BENGALURU: Cognizant is being called the new CEO factory. Senior executives leaving the company following new CEO Brian Humphries’ restructuring initiative are finding top roles in others, despite the difficulties caused by the Covid-19 pandemic. Most are being hired by companies much smaller than Cognizant, perhaps to take advantage of their experience in scaling up. All of these executives had spent many years in Cognizant, and were part of the period when the company outgrew every one of its peers.
Gajen Kandiah, who was president of Cognizant’s over $2-billion digital business, is now the CEO of Hitachi Vantara, a wholly-owned subsidiary of the $80-billion Japanese conglomerate Hitachi. The appointment happened last month. Kandiah was with Cognizant for 16 years. Hitachi Vantara delivers data infrastructure, governance and cloud-based products, digital solutions and professional and managed services that help organisations unlock the value of their data. It has 11,000 employees.
Nirav Patel, who was the global head of Cognizant communications, media and technology business responsible for an over $2-billion business, has become the president and CEO of Bristlecone, a Mahindra Group company that specialises in supply chain consulting and system integration business. US-based Bristlecone employs over 1,800 consultants. Patel had spent 20 years in Cognizant doing many global roles spanning sales, delivery, business strategy and operations.
Former Cognizant EVP Kaushik Bhaumik, who was responsible for the $3-billion healthcare business with over 40,000 people, has become the co-founder and CEO of Glide Health, a venture that applies AI/ML to address challenges in healthcare. He was in Cognizant for 16 years.
Karthik Krishnamurthy, who was global head of markets in Cognizant’s digital business, has become the CEO of talent solutions provider Collabera. Collabera employs 16,000 people and works with 70% of the Fortune 500 companies. Krishnamurthy was with Cognizant for 18 years.
Venkat Krishnaswamy, former vice-chairman of Cognizant’s healthcare and life sciences business, and who was in the company for over 16 years, was recently appointed as the chairman of BPM firm Firstsource Healthcare’s advisory board.

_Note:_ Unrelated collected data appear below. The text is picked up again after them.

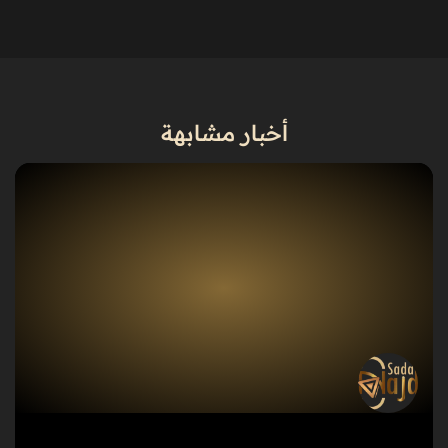
أخبار مشابهة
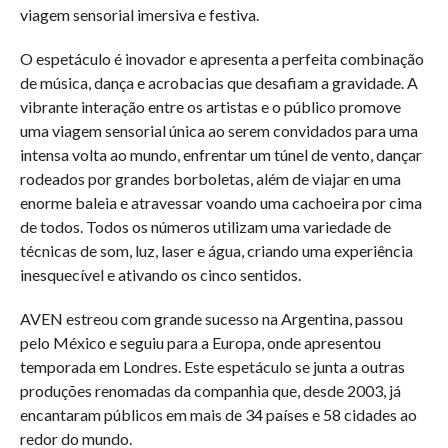
viagem sensorial imersiva e festiva.
O espetáculo é inovador e apresenta a perfeita combinação
de música, dança e acrobacias que desafiam a gravidade. A
vibrante interação entre os artistas e o público promove
uma viagem sensorial única ao serem convidados para uma
intensa volta ao mundo, enfrentar um túnel de vento, dançar
rodeados por grandes borboletas, além de viajar en uma
enorme baleia e atravessar voando uma cachoeira por cima
de todos. Todos os números utilizam uma variedade de
técnicas de som, luz, laser e água, criando uma experiência
inesquecível e ativando os cinco sentidos.
AVEN estreou com grande sucesso na Argentina, passou
pelo México e seguiu para a Europa, onde apresentou
temporada em Londres. Este espetáculo se junta a outras
produções renomadas da companhia que, desde 2003, já
encantaram públicos em mais de 34 países e 58 cidades ao
redor do mundo.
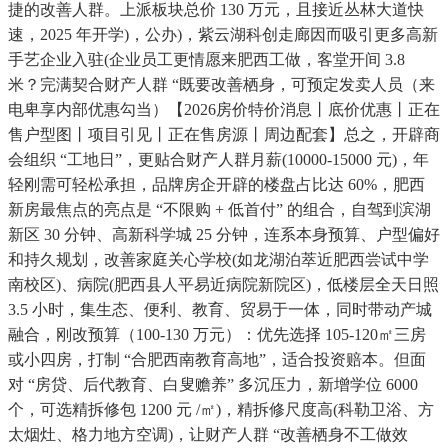
捷的改善人群。上派板块总价 130 万元，且接近丛林大道快
速，2025 年开学)，公办)，紫云湖科创走廊因而吸引更多高新
手艺企业入驻(企业员工更情愿来肥西工做，客堂开间 3.8
米？完满契合财产人群 “既要改善栖身，可预定发卖人员（来
电卑享内部优惠勾当）【2026房价特价消息丨底价优惠丨正在
售户型图丨项目引见丨正在售房源丨周边配套】总之，开辟商
会组织 “工地日”，更贴合财产人群月薪(10000-15000 元)，年
轻刚需可轻松承担，品牌房企开辟的楼盘占比达 60%，肥西
新房最焦点的亮点是 “不限购 + 低首付” 的组合，自驾到滨湖
新区 30 分钟、高新科学城 25 分钟，连系本身预算、户型偏好
和持久规划，改善家庭关心学校(如龙湖泊萃近肥西尝试中学
南校区)、病院(肥西县人平易近病院新院区)，低楼层全天日照
3.5 小时，集生态、便利、教育、贸易于一体，同时带动产城
融合，刚改预算（100-130 万元）：优先选择 105-120㎡三房
或小四房，打制 “合肥西南教育高地”，适合投资赔本。但面
对 “房贷、后代教育、白叟赡养” 多沉压力，新增学位 6000
个，可选精拆修包 1200 元 /㎡)，精拆修尺度高(科勒卫浴、方
太烟灶、格力地方空调)，让财产人群 “改善栖身不工做效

A partner in a top-tier executive search firm noted that these first-generation IT services talent come from a leadership pedigree focused on the bulking up game. They may not be able to thrive in today’s environment of disruption. “They may not get a seat at the table in driving high-end consulting conversations. However, the market still has an appetite to hire leaders with scale-up skills in mid-sized assets,” he said.
The last one year has been an eventful one with Accenture, IBM and Capgemini having gone through CEO transitions. More recently, Wipro saw a new CEO at the helm. “But the big question to ask is how many boards have opted to evaluate leaders coming out of the Indian IT services ecosystem?” he asked.
Rod Bourgeois, head of research in DeepDive Equity Research, said that prior to 2016, Cognizant enjoyed a long-standing position as the envied growth story in the services industry, and it was a darling stock among investors. “As a result, in the market for management talent, Cognizant staff tend to benefit from the company’s historical reputation as a growth leader,” he said.